Maireana schistocarpa, commonly known as split-fruit bluebush, is a species of flowering plant in the family Amaranthaceae and is endemic to arid areas of inland Australia. It is an erect, widely branched subshrub with its branchlets covered with woolly hairs, mostly unisexual flowers and a soft, easily crushed fruiting perianth with a broadly top-shaped tube and a papery wing.

==Description==
Maireana schistocarpa is an erect, widely branched subshrub that typically grows to a height of 0.5-1 m and has thin branchlets densely covered with woolly hairs. Its leaves are slender, fleshy, more or less terete, 5–12 mm long. The flowers are unisexual, arranged singly and densely covered with woolly hairs, the fruiting perianth is soft and straw-coloured when dry. The tube is broadly top-shaped, about 2 mm high, thin-walled, easily crushed, with a vertical slit.

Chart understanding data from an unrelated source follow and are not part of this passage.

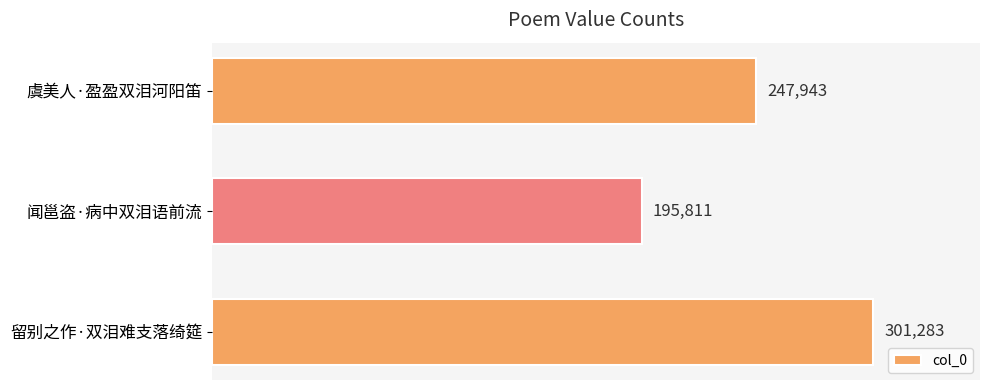

What is the value of the 2nd bar from the top?

195811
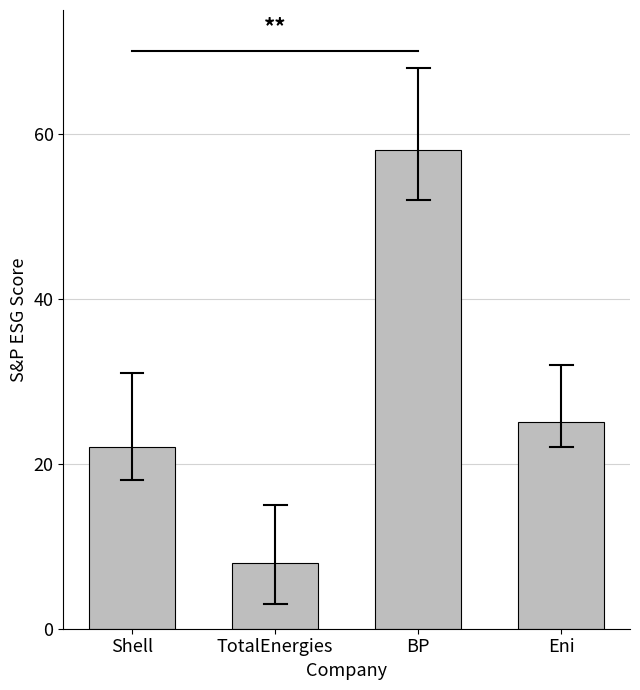

Does the chart contain any negative values?

No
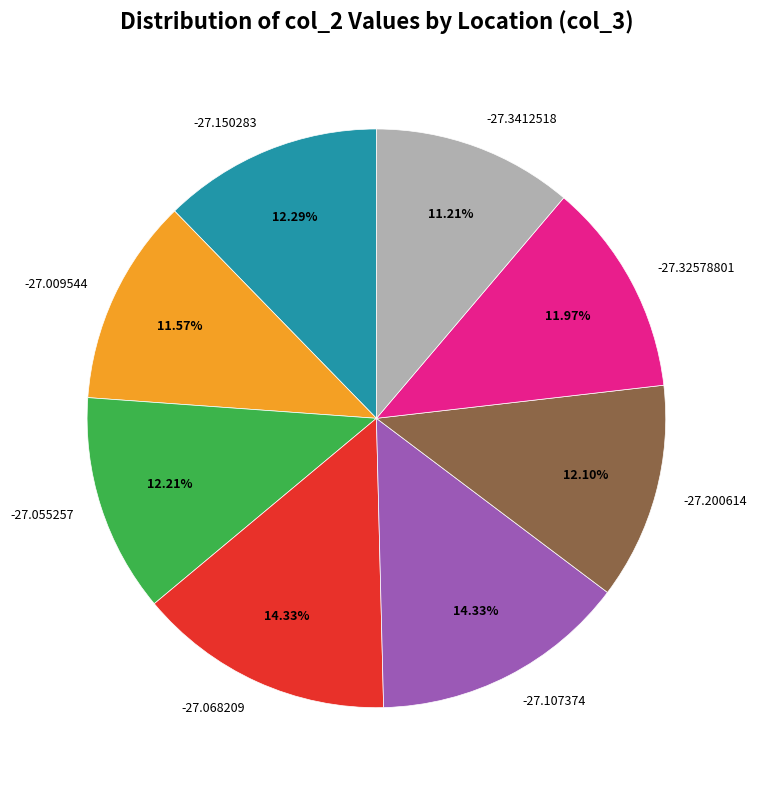

How much of the chart is everything except -27.055257?

87.8%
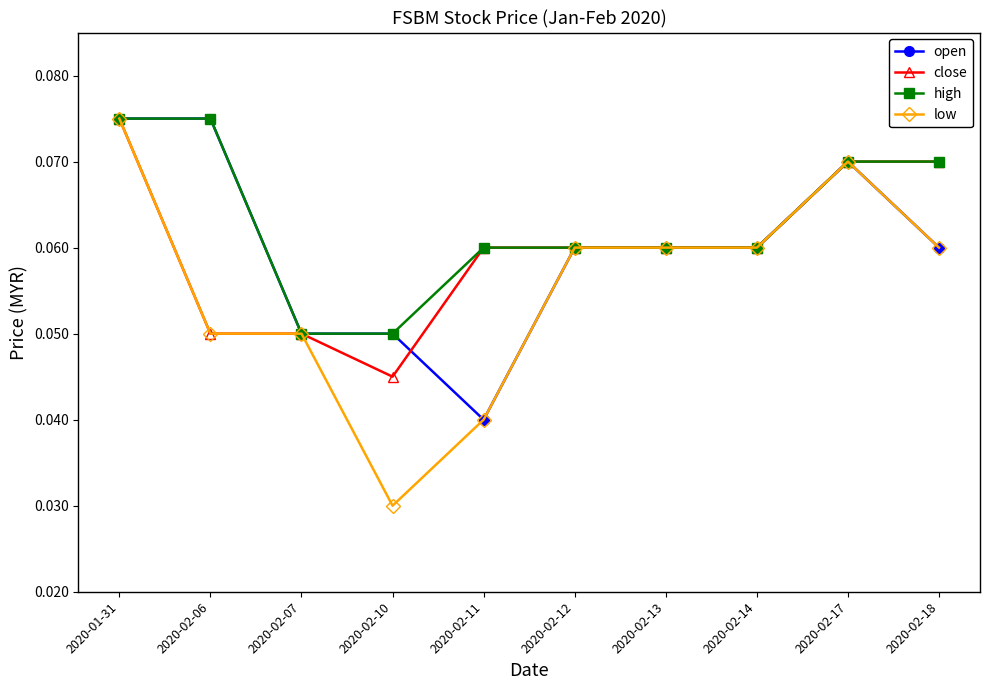

What are all the series names shown in the legend?

open, close, high, low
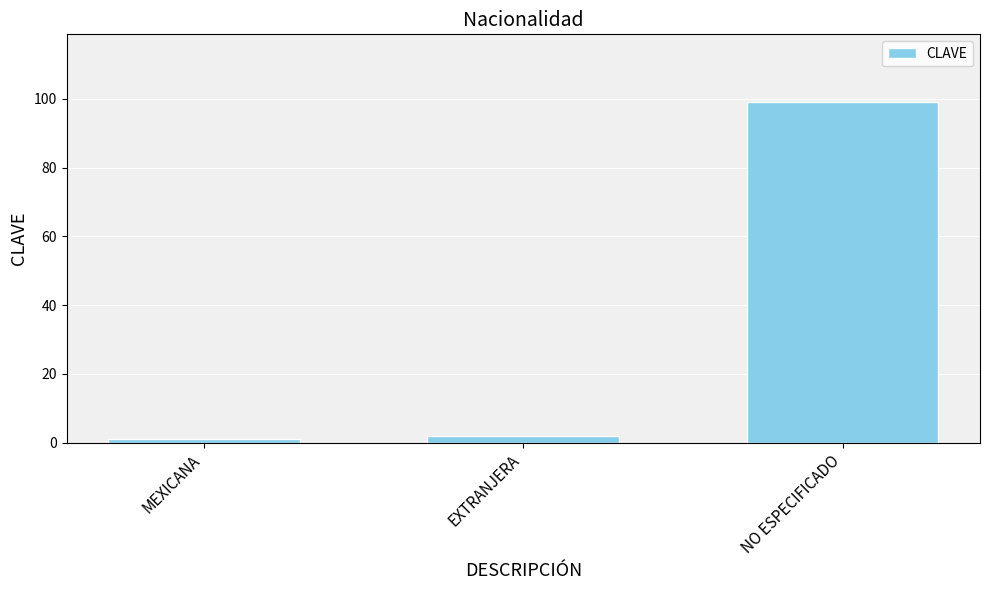

Does the chart contain any negative values?

No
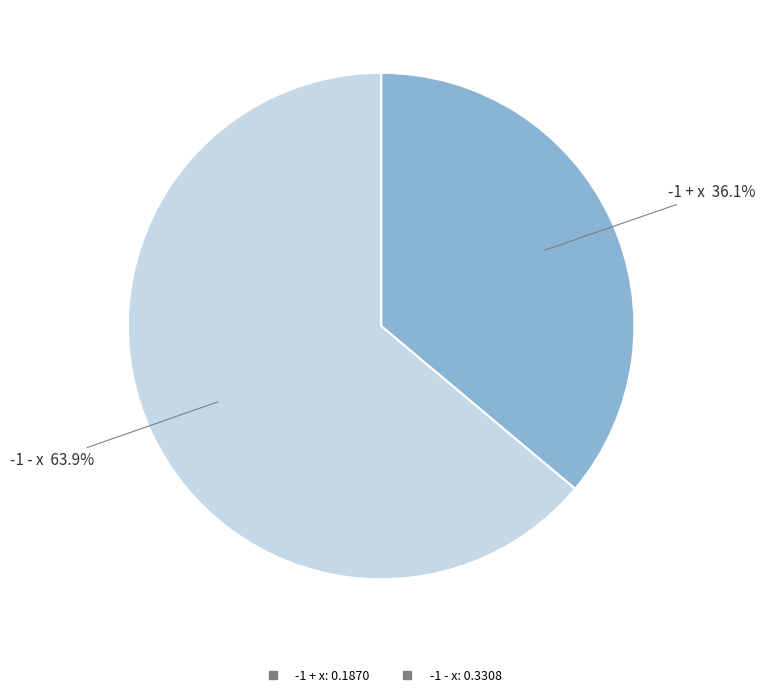

Does any single category account for the majority?

Yes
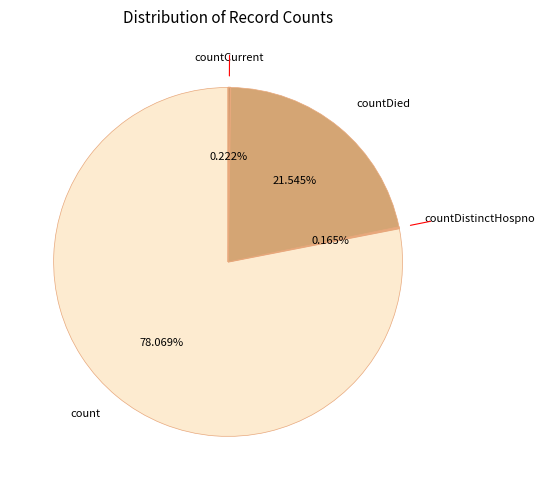

What is the largest slice in the pie chart?

count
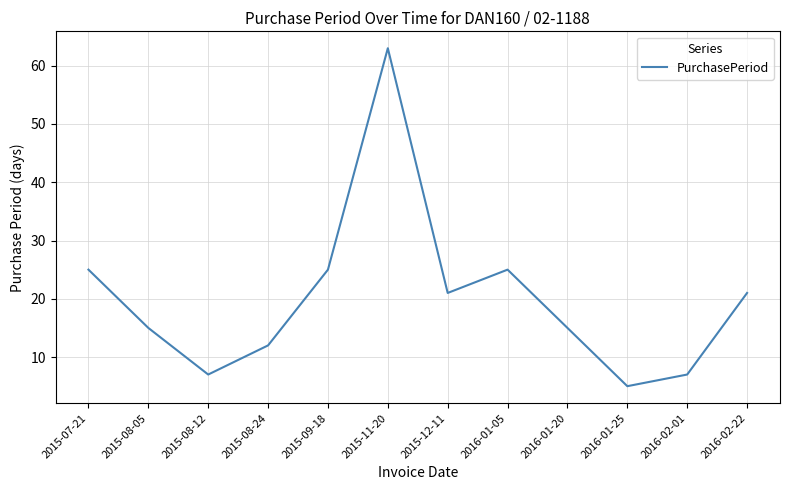

The value at 2016-02-01 is 11. True or false?

False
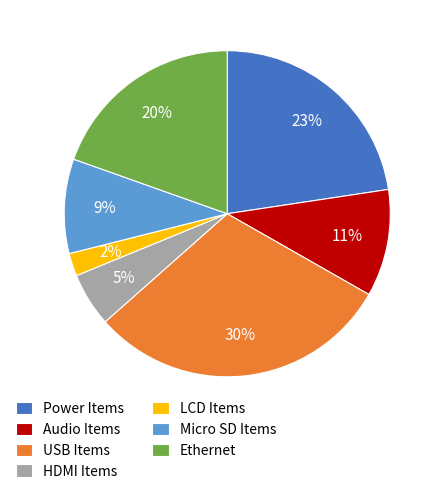

What is the ratio of the value at Audio Items to the value at USB Items?

0.4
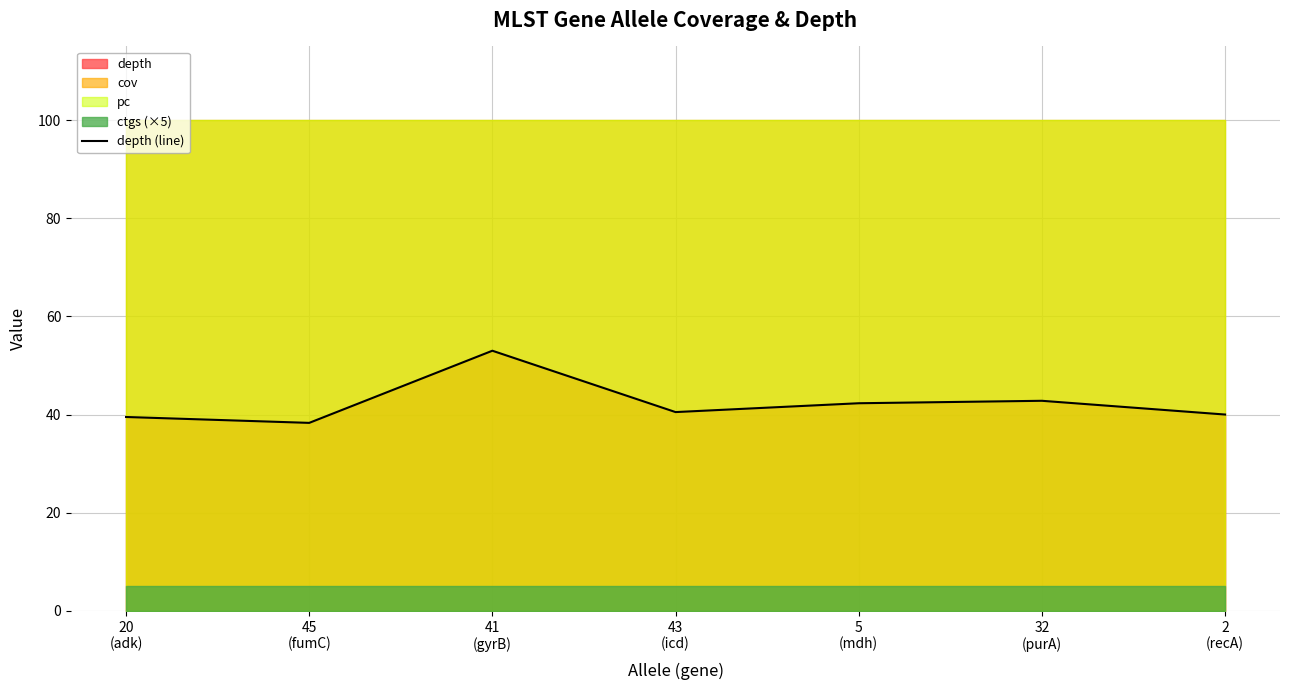

Reading left to right, extract all data points from this chart.

39.5	38.3	53.0	40.5	42.3	42.8	40.0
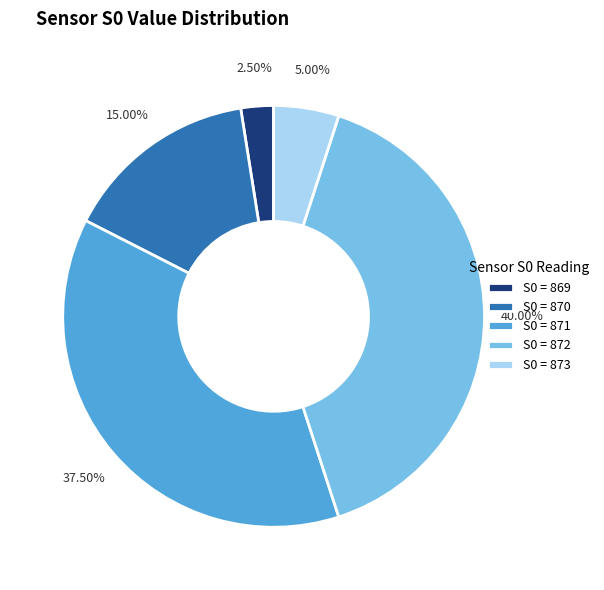

Which slice is the smallest?

S0 = 869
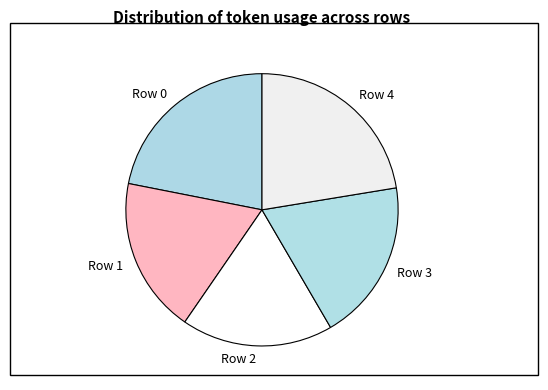

Is there any slice that represents more than half of the pie?

No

The wing is papery, horizontal and 12–15 mm in diameter.

==Taxonomy and naming==
Maireana schistocarpa was first formally described in 1975 by Paul Graham Wilson in the journal Nuytsia from specimens collected on the Huckitta Cattle Station in 1956.

==Distribution and habitat==
Split-fruit bluebush is found in south-western Queensland, north-western New South Wales, the south-east of the Northern Territory and north-eastern South Australia and occurs on gravelly rises, low hills and breakaways.